Although the dashboard provides enough information to recognize the University’s relatively strong performance against the COVID-19 pandemic so far, a quick comparison with the dashboards of peer institutions reveals that Washington University’s available data is limited. Vanderbilt University, for example, provides its students with an interactive dashboard that details tests and cases in both a weekly and daily manner. Rice University’s dashboard even publishes information about its quarantining and “in-isolation” campus bodies.
Criticism of the University’s entry dashboard overlaps with its overall COVID response. A page manager of WashU Covidiots—a student-run social media page that seeks to feature individuals who break COVID guidelines—argued that the account’s “vigilante approach is necessary” because the University “has not had effective messaging especially surrounding when students need to abide by certain guidelines.”
Under the “WashU Together” reopening plan, the University has welcomed students back to campus later than many other universities this year and has had more time to curate its COVID-19 dashboard. For Danforth community members, a more comprehensive dashboard serves as an important tool for recognizing the overall health and safety of campus life. Even for members of the University community who are not present on campus, a more transparent dashboard can be helpful for gauging their decisions to come back to campus next semester.
Zachary Kuo, a current off-campus freshman, said that he will take into account the information the dashboard provides when deciding whether or not to come back for spring semester, adding that he was satisfied with the dashboard’s transparency.
“The current COVID-19 dashboard is nice because, at least compared to stories from other colleges where I have friends and relatives attending, this is pretty transparent,” Kuo said.
However, Kuo also mentioned that dashboards of other institutions like Vanderbilt, Rice and Harvard were “much more detailed.”
This mixed response is exactly what Dr. Steven J. Lawrence expected students and community members to notice when comparing Washington University’s dashboard with other schools. As an associate professor of medicine at the Washington University School of Medicine, specializing in infectious diseases, Lawrence acted as a liaison between the Danforth and Medical campuses during this pandemic. Through his essential work, he gained a fundamental understanding of not only the entry dashboard, but also the University’s overall COVID-19 response.
“The current dashboard is anemic and not too flashy compared to others,” Lawrence said. “[But] if the University were able to recreate more comprehensive dashboards and superimpose our entry testing data onto them, the dashboard won’t be meaningful for anyone.”

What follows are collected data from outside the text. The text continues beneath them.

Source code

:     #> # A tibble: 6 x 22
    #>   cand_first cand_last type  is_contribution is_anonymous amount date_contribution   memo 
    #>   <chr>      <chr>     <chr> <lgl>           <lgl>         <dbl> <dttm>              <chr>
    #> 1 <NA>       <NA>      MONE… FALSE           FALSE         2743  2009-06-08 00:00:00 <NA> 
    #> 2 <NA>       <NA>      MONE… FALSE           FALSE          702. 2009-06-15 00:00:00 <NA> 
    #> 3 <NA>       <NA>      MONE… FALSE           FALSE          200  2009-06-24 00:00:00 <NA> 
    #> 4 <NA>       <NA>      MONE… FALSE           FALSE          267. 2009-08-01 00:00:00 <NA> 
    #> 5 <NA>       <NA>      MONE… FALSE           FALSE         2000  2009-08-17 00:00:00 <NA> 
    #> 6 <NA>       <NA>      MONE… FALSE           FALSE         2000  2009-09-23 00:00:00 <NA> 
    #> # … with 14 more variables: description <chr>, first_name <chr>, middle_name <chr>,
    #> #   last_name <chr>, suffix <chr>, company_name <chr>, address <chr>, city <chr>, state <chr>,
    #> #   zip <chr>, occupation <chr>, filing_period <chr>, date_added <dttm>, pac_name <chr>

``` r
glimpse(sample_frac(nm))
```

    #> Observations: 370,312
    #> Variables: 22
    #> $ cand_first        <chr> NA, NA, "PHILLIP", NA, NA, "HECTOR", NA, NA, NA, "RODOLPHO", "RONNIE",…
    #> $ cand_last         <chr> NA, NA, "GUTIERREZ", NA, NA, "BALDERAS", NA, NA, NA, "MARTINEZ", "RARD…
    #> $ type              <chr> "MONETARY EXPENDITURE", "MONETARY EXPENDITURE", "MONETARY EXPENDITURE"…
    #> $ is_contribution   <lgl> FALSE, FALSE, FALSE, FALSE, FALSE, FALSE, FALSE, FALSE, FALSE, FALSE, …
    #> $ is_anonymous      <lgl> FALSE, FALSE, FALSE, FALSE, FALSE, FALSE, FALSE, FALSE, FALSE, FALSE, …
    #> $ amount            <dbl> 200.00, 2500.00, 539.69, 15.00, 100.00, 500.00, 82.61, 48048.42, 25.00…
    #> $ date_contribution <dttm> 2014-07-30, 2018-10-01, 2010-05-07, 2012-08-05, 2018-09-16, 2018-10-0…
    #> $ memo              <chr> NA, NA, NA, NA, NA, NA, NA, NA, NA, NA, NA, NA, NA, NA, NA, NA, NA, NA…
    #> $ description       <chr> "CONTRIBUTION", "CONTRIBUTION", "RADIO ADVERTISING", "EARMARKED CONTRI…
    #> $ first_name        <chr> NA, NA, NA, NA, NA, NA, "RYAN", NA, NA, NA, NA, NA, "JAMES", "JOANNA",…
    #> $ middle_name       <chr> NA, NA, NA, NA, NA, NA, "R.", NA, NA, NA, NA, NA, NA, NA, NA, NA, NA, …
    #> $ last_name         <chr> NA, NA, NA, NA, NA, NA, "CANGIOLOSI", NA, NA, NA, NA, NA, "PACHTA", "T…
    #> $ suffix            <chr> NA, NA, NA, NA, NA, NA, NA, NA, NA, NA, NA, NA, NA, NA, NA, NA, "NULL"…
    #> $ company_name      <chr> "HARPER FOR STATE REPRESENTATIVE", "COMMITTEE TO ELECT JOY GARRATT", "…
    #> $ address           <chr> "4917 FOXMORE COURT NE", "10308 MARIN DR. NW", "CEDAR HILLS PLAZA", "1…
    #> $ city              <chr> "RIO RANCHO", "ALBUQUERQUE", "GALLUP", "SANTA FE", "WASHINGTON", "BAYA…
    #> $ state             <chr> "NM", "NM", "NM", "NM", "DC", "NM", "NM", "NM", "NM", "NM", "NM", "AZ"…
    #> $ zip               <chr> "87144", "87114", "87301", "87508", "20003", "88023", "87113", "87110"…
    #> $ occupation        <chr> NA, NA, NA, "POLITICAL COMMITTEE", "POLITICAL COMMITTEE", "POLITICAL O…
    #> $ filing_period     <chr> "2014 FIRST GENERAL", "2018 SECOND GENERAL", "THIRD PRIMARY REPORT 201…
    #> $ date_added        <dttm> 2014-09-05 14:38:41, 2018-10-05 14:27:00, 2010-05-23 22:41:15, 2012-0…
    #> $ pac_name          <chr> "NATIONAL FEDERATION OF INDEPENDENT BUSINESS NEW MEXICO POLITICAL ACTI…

Lawrence explained that this initial dashboard is just the snapshot of the University’s baseline COVID-19 data.
“Within the first week of classes, there isn’t an opportunity to even see what kind of transmission is happening, and until surveillance testing, there is no room to show change or detail over time,” Lawrence said.
The expanded detail Lawrence referred to could potentially include the information required to understand how good the Danforth campus has been at minimizing the spread of cases over time. Some of these details will include dividing cases in a daily and weekly manner similar to what other universities are already publishing.
“In lieu of the concern around transparency some students may have, is that we can be sure that every single positive case on campus is evident in that dashboard and once surveillance testing begins, the new dashboard will become more comprehensive,” Lawrence said.
The positivity rate shown in the dashboard is the greatest sign of the overall health of the Danforth campus, and this information only requires the cumulative amount of testing and positive cases. As more data is made available to the University, more comprehensive features can be added to the dashboard, according to Lawrence.
With the entry testing period completed on Sept. 25 and the refreshed dashboard to be published in the coming days, the surveillance period will be the next hurdle for the Washington University community. Current dashboard data has put the Danforth campus community with only 12 positive cases (positivity rate 0.2%) since Aug. 31, below what Dr. Lawrence and other professionals in the University’s pandemic response team had expected. However, these positive results are by no means guaranteed.
“In no way should we let our guard down now and stop being vigilant,” Lawrence said. “We have an opportunity right here to make it through the semester with continuous operations. If everyone—faculty, staff and students—does their part, I don’t believe there will be any major disruptions.”